We ourselves in our fundamentalism have had silly quarrels. Let me give you an example of the amusement that we can have now, but it was deadly serious in its own generation. In my own brethren background, a beautiful thing that was done in the renewal of the Anglican Church in the 1830s was that when a traveller was coming and he was connected with another group in fellowship, they were given a letter of commendation to say welcome this friend and he’s a stranger to you, but he’s our friend. Well, when that becomes legislated, silly things begin to happen. And so one of my oldest friends—he was a lawyer in London—was on holiday in Belfast and, of course, they made a big fuss because they knew all about him. He was famous. And they said well, welcome, Mr Goodman; we’re delighted to have you this morning. But, and there was a kind of pause, have you got your letter? No, he says I don’t have a letter. I thought you knew me? Yes, we know you, but we need to have the letter to be read out, so you’ll have to sit behind this barrier and not partake of the communion service. Well, being somewhat piqued about this and being a man of the flesh instead of meek about this, he just stormed out. And was going down the hill and two young women, who again knew him from London, and they were on holiday, he said to them do you have a letter. Oh no, we didn’t think we needed a letter. Oh yes, you need a letter when you go here, so just wait a minute. So he took out his pad and scribbled a letter for them and they were duly read in. well, that’s what we might call 1 Corinthians behaviour. It’s just so stupid.


But then there’s the more mature Paul that’s writing to the Romans. And writing to the Romans he is, of course, aware that there are ethnic tensions in the big city of Rome with over a million people and so there are lots of different ethnic groups of all kinds that were there. And these ethnic groups were in tension with each other because they weren’t understanding each other’s ethnic background. And so Romans is a letter for the more mature, but they have to settle down to realising, like we have to realise today, that we live in a global society and that therefore we should recognise how we should respect each other’s ethnicity.

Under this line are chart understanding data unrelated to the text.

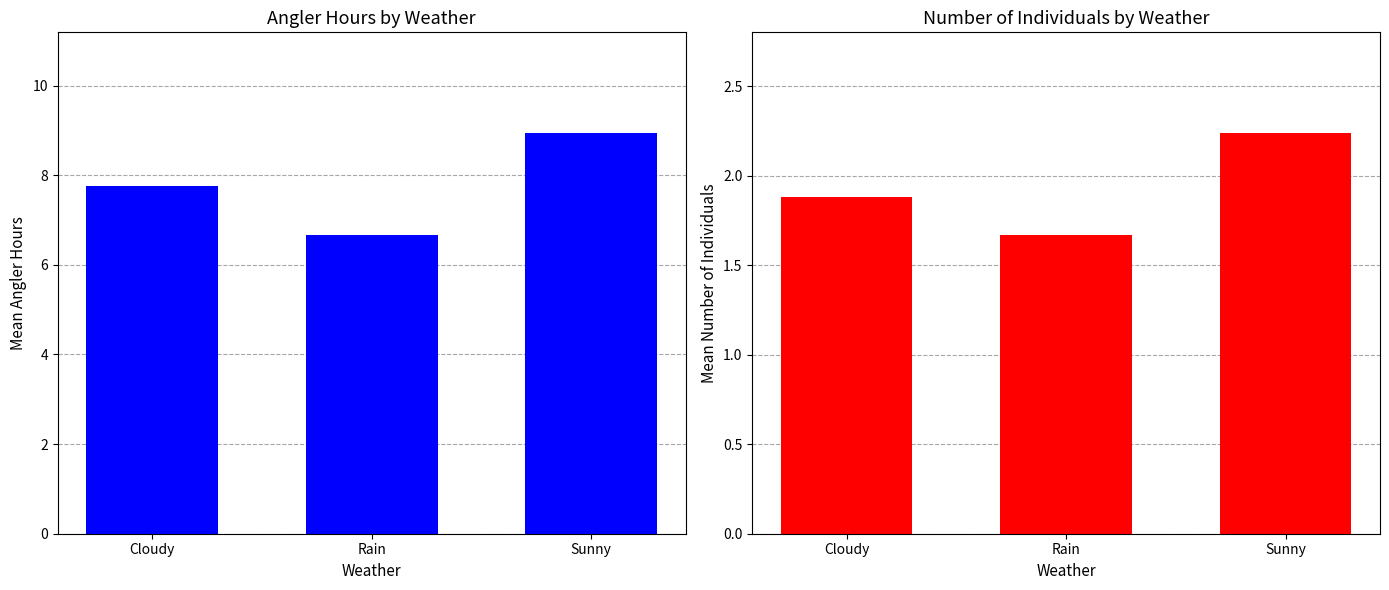

At which label does Mean Angler Hours reach its peak?

Sunny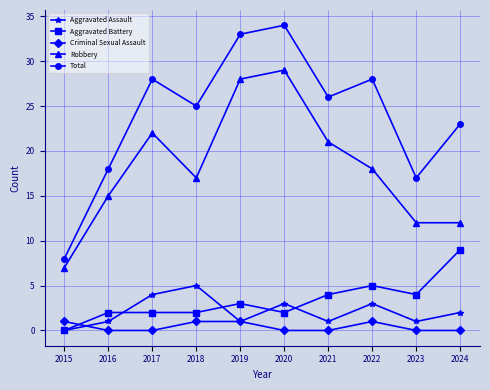

What is the difference between the highest and lowest values at 2023?

17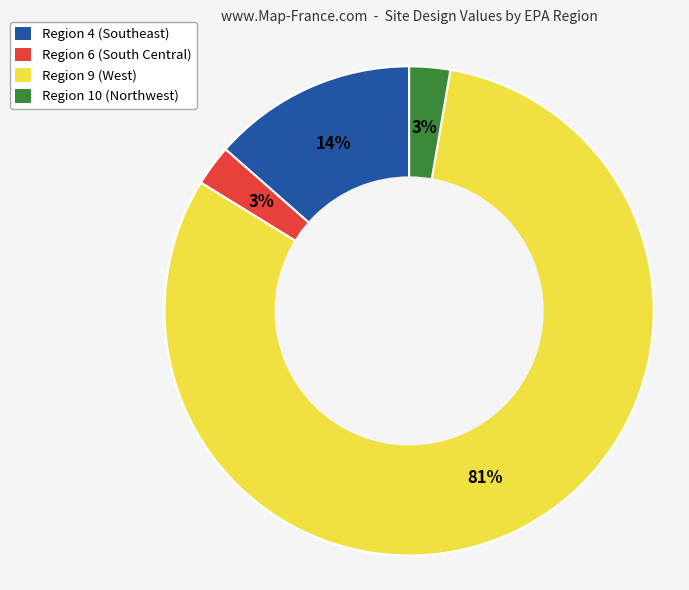

Do Region 9 (West) and Region 6 (South Central) together represent more than half of the pie?

Yes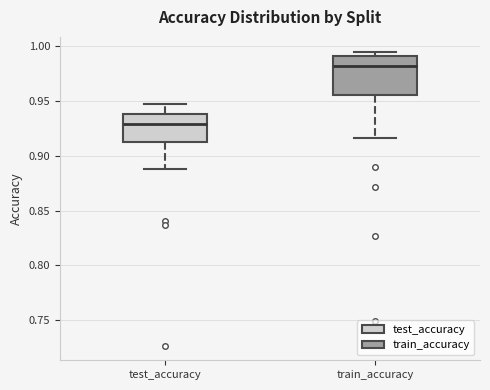

Reading left to right, read every box against the y-axis: the position of its median line, the range the box covers, and the ends of its whiskers. The values are not printed on the chart, so give them approximately, as read against the axis.

test_accuracy: median 0.930, box 0.915 to 0.940, whiskers 0.890 to 0.945
train_accuracy: median 0.980, box 0.955 to 0.990, whiskers 0.915 to 0.995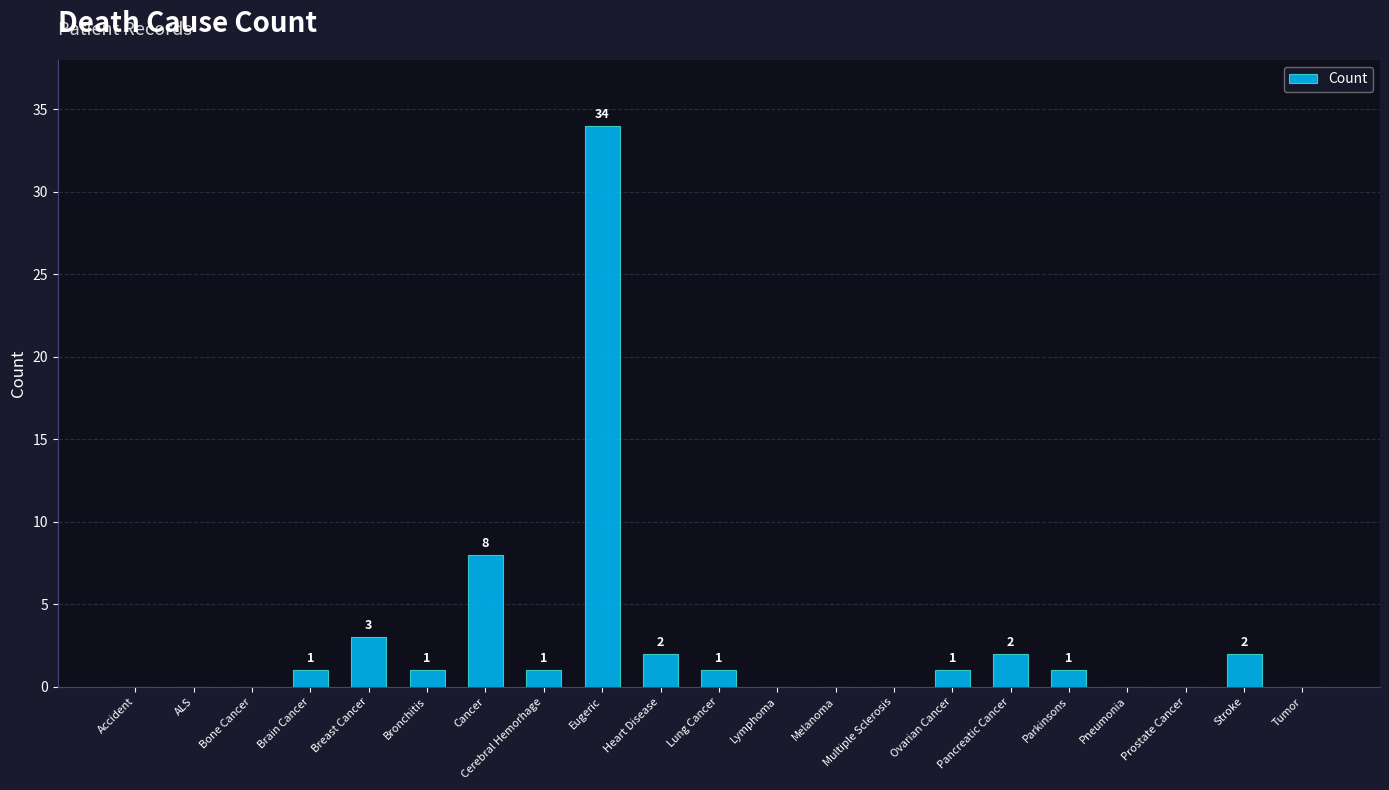

What is the ratio of the value at Lung Cancer to the value at Breast Cancer?

0.3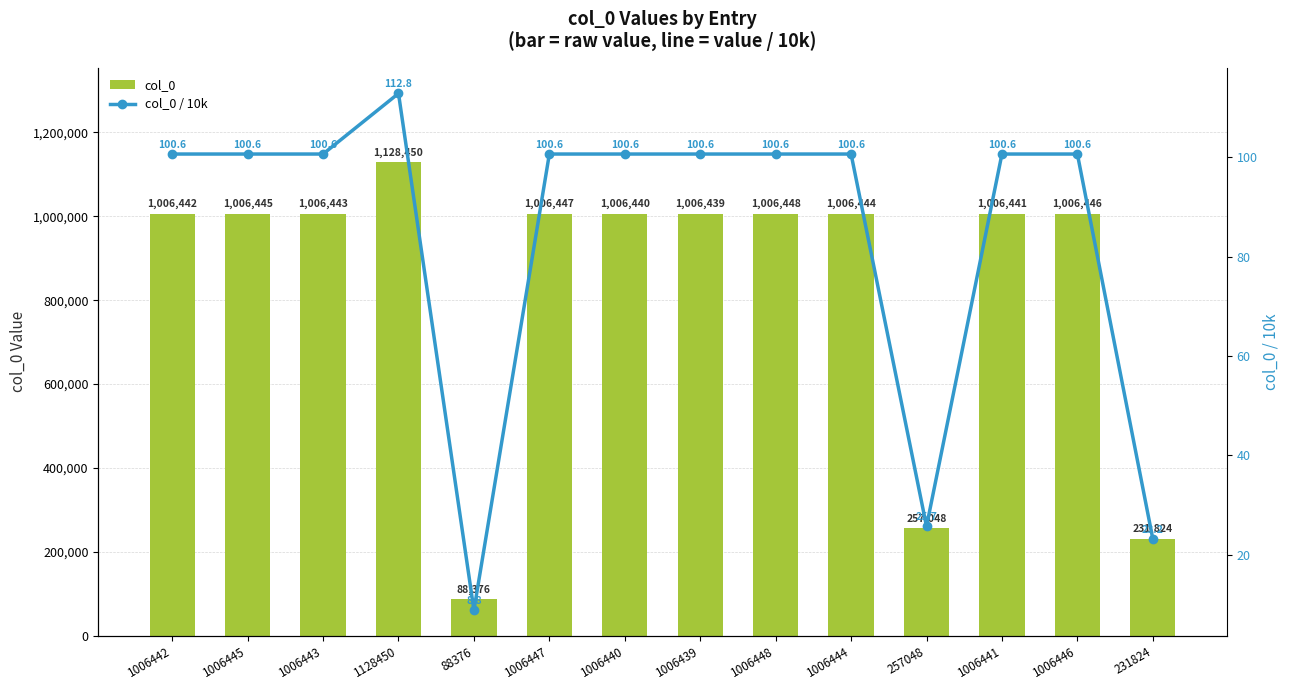

Which has a higher value, 1006447 or 1006440?

1006447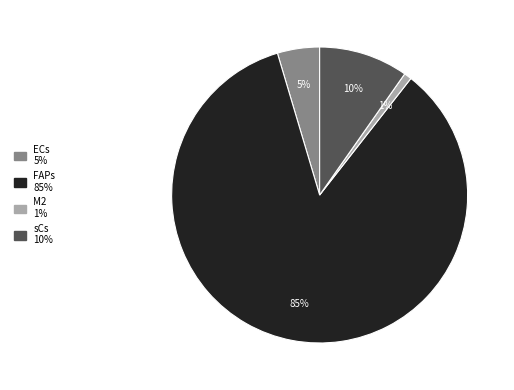

What is the smallest slice in the pie chart?

M2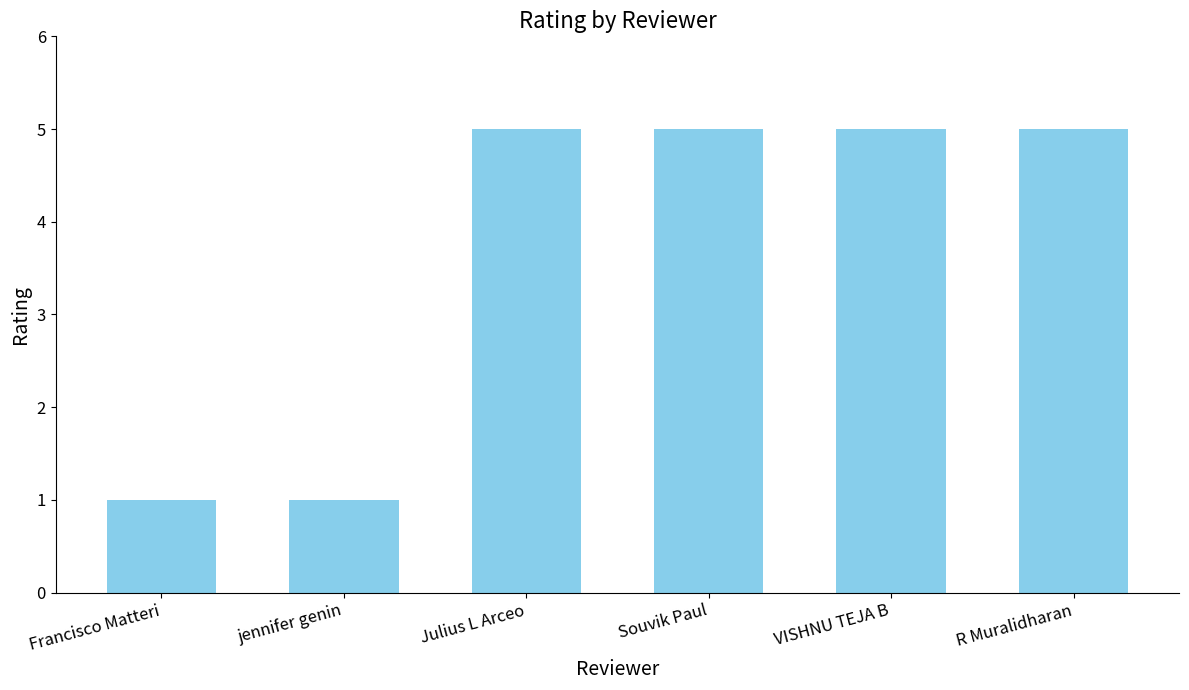

The chart shows a value of 9 at R Muralidharan. True or false?

False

And then, of course, Paul is now very mature when he’s writing to the Colossians. And the Colossian community has become a highly sophisticated, educated community that was well-versed in the Classical world of their need to have an apologia against Classical culture. And so there Paul reaches his supremacy. And in a sense, the Epistle to the Ephesians is a kind of echo of repeating what he said to one church that’s now circulated to all the churches in Asia Minor at that time. We could say that what Paul is illustrating is what the old Apostle John is reflecting upon when he says I write unto you, children; I write unto you, young men; I write unto you, fathers.


And our identity doesn’t stop. Our identity flows through time. So your identity as a young Christian and my identity as a child is very different from growing up. And so through the stages of life, we also see that time and immanence have new perspectives. And so now that I’m growing old, in some curious way I return to my childhood. I think of those vivid memories of what I was formed and shaped as a little child. And you find the whole circle of life going back to the beginning. And so the maturity of a Christian is that you live with a stronger awareness that our times are in God’s hands, that whether it’s alpha or omega, in my life or your life, then that’s where maturity grows. We have a wider span of our own life story. Well, that I think is what we find in the scriptures.